Provisional Measures vested in the court, further extrapolates the jurisdiction of the court, the object under Article 41 is to preserve the rights of either parties. In the Nuclear Test and Fisheries Jurisdiction case, only in case of urgent necessity provisional order could be pressed into service. In one of the controversial case in ICJ, La Grande, the court applied Article 33(4) to avoid prejudice to the rights of the parties.

Again counter-claims, which is subject-matter of the application (additional claim), Article 80 of the Rules of the court, the claim should be directly connected with the subject-matter of the claim of the other parties. With regard to enforcement, Article 60 it is clear that decision is final without appeal, the court will not look into the enforcement part. The interpretation of the Judgment envisioned under Rule 98(1) of the statute, in case of dispute regarding the scope of the Judgment, it must place due regards to the operative part of the Judgment.

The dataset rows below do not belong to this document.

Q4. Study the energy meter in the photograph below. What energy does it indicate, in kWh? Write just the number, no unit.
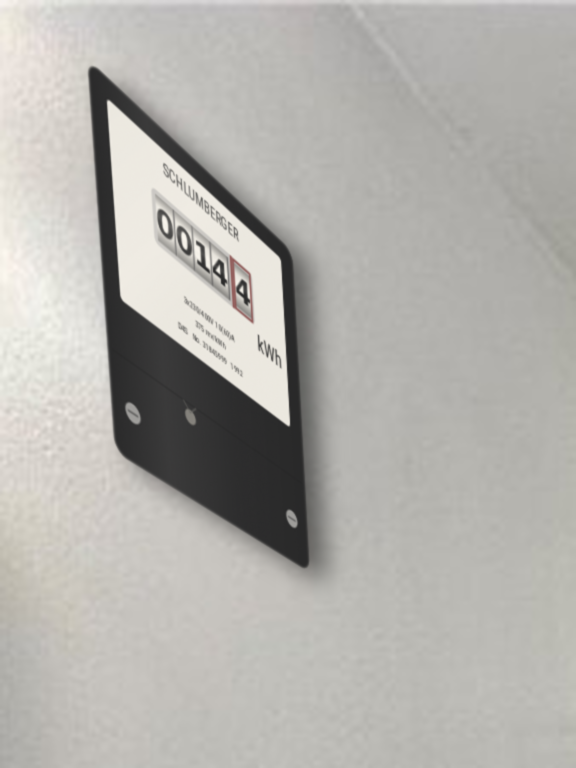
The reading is 14.4
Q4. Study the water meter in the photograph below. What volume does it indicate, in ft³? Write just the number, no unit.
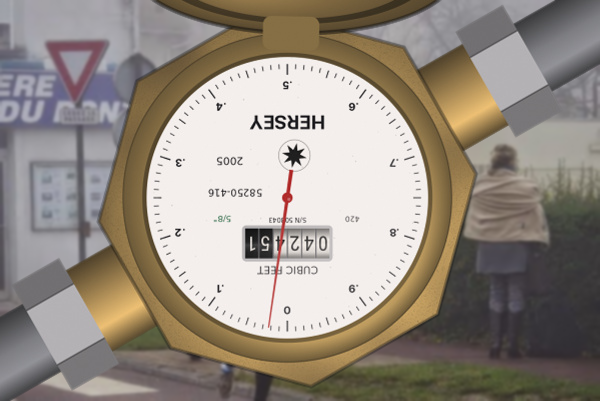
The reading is 42451.02
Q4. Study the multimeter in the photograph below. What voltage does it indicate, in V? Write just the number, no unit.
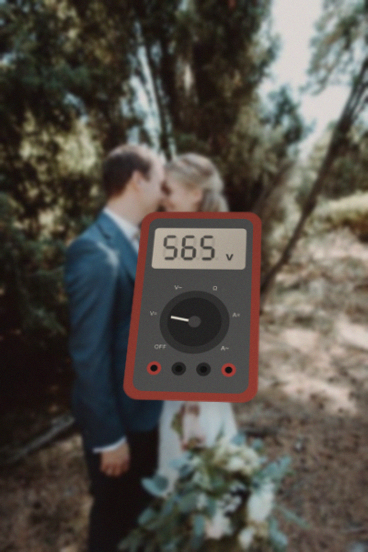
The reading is 565
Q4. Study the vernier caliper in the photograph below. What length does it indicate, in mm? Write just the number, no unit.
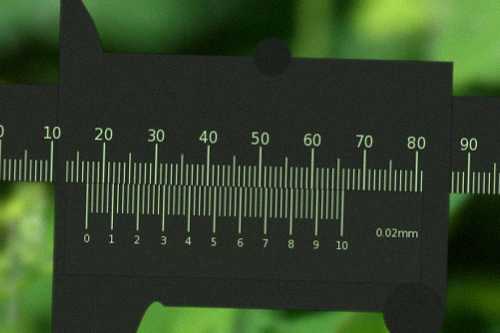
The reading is 17.0
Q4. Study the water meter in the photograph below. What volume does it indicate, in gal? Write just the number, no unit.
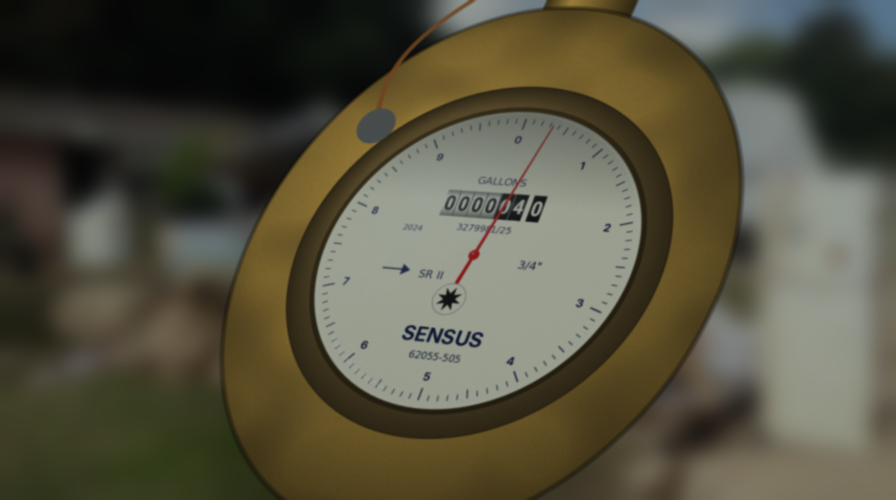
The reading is 40.3
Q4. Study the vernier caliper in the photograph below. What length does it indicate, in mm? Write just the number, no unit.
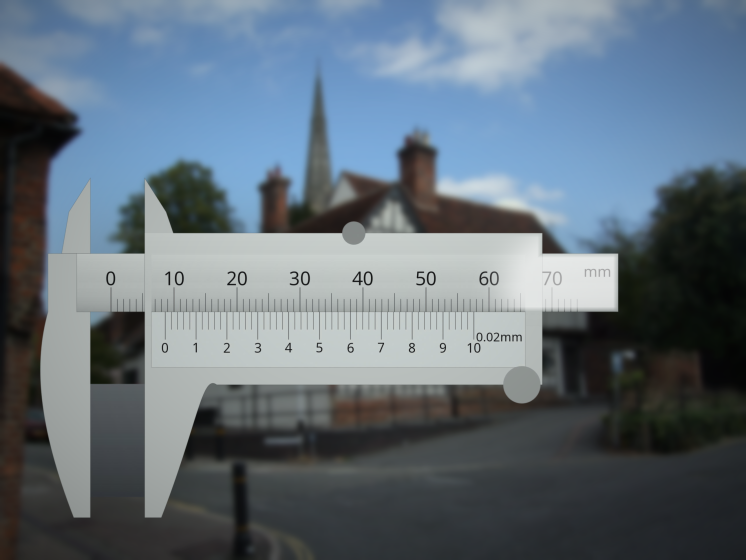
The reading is 8.6
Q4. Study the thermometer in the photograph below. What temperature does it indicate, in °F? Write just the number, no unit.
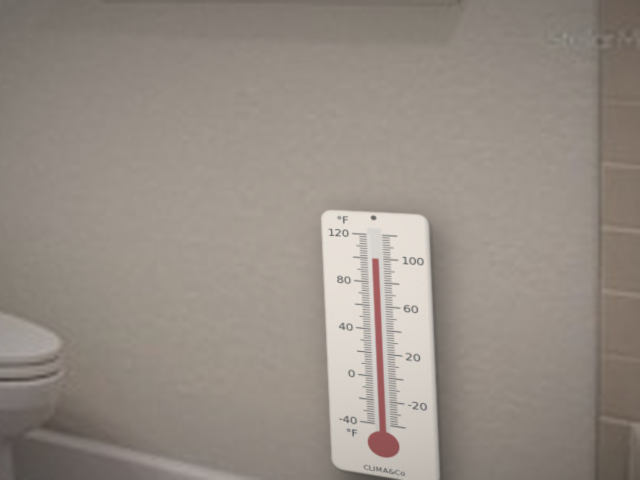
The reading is 100
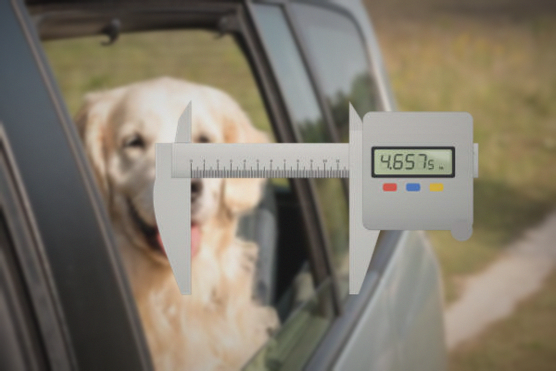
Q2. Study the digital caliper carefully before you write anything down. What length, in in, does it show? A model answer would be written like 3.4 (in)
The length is 4.6575 (in)
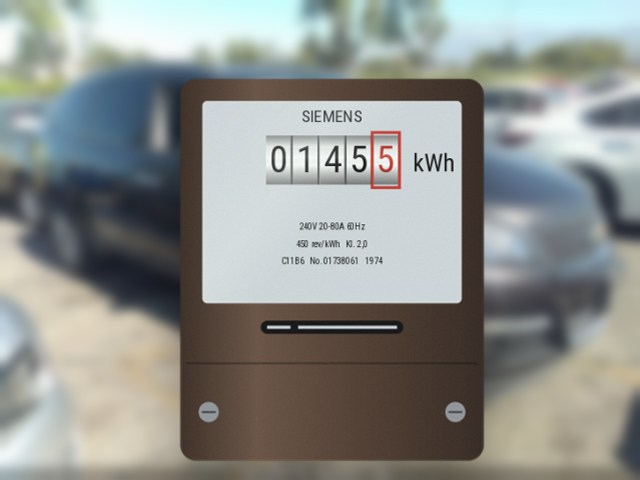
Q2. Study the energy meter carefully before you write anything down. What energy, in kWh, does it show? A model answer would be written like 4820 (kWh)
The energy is 145.5 (kWh)
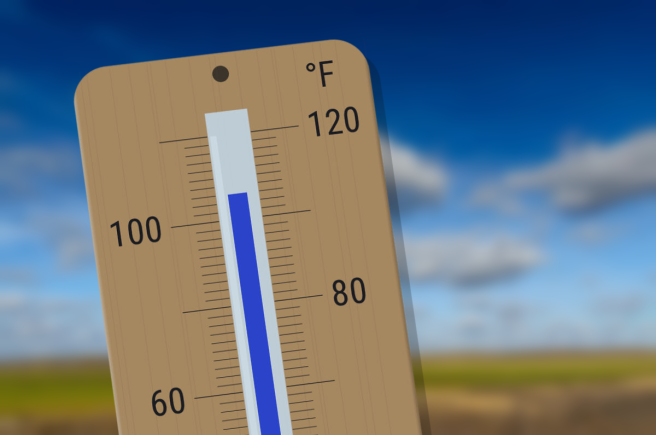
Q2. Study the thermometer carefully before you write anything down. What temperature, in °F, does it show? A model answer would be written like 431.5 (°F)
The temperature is 106 (°F)
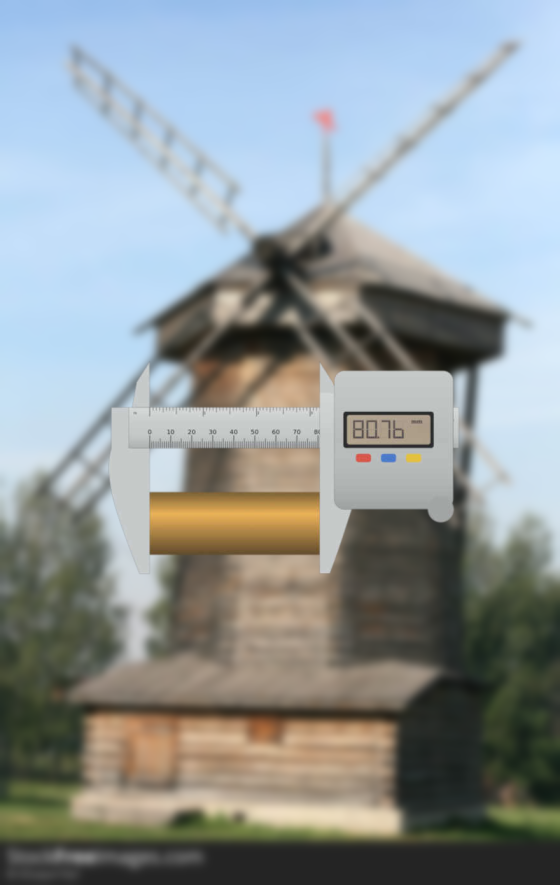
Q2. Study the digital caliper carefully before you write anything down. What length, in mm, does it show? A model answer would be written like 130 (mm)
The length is 80.76 (mm)
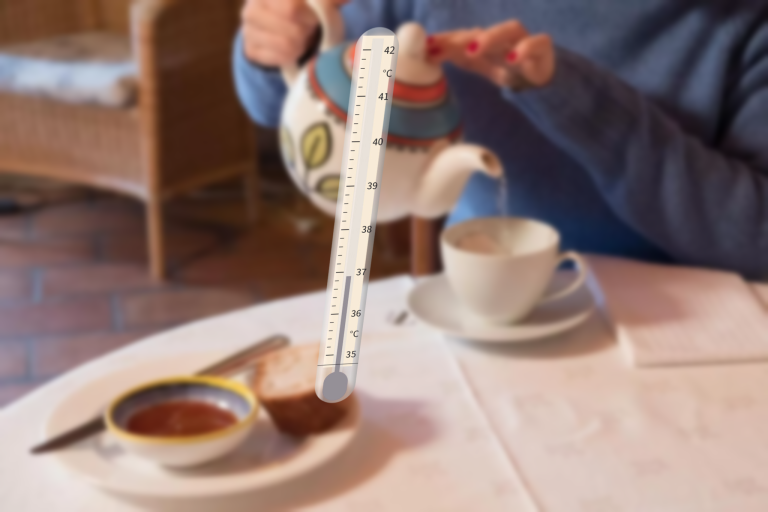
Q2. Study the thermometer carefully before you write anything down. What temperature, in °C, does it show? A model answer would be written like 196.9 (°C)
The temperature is 36.9 (°C)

Many scholars have chastised ICJ as court of jurisdiction and numerous flaws have been created courtesy the states vital interest hogging the limelight, also the role of International Organization to become part of the contentious case is often emphasized. Moreover, the role played by the secretary-General to give advisory opinion rather than the ICJ is marked by numerous jurist. The world court lost it dignity in the 1990’s in the Lockerbie case, wherein it had to bow down to Security Council, thanks to the Security Council Resolution 748 vis-à-vis Article 103, placing Security Council at a higher pedestal to that of ICJ. Modern International Law has been a constant battle between organs of United Nations.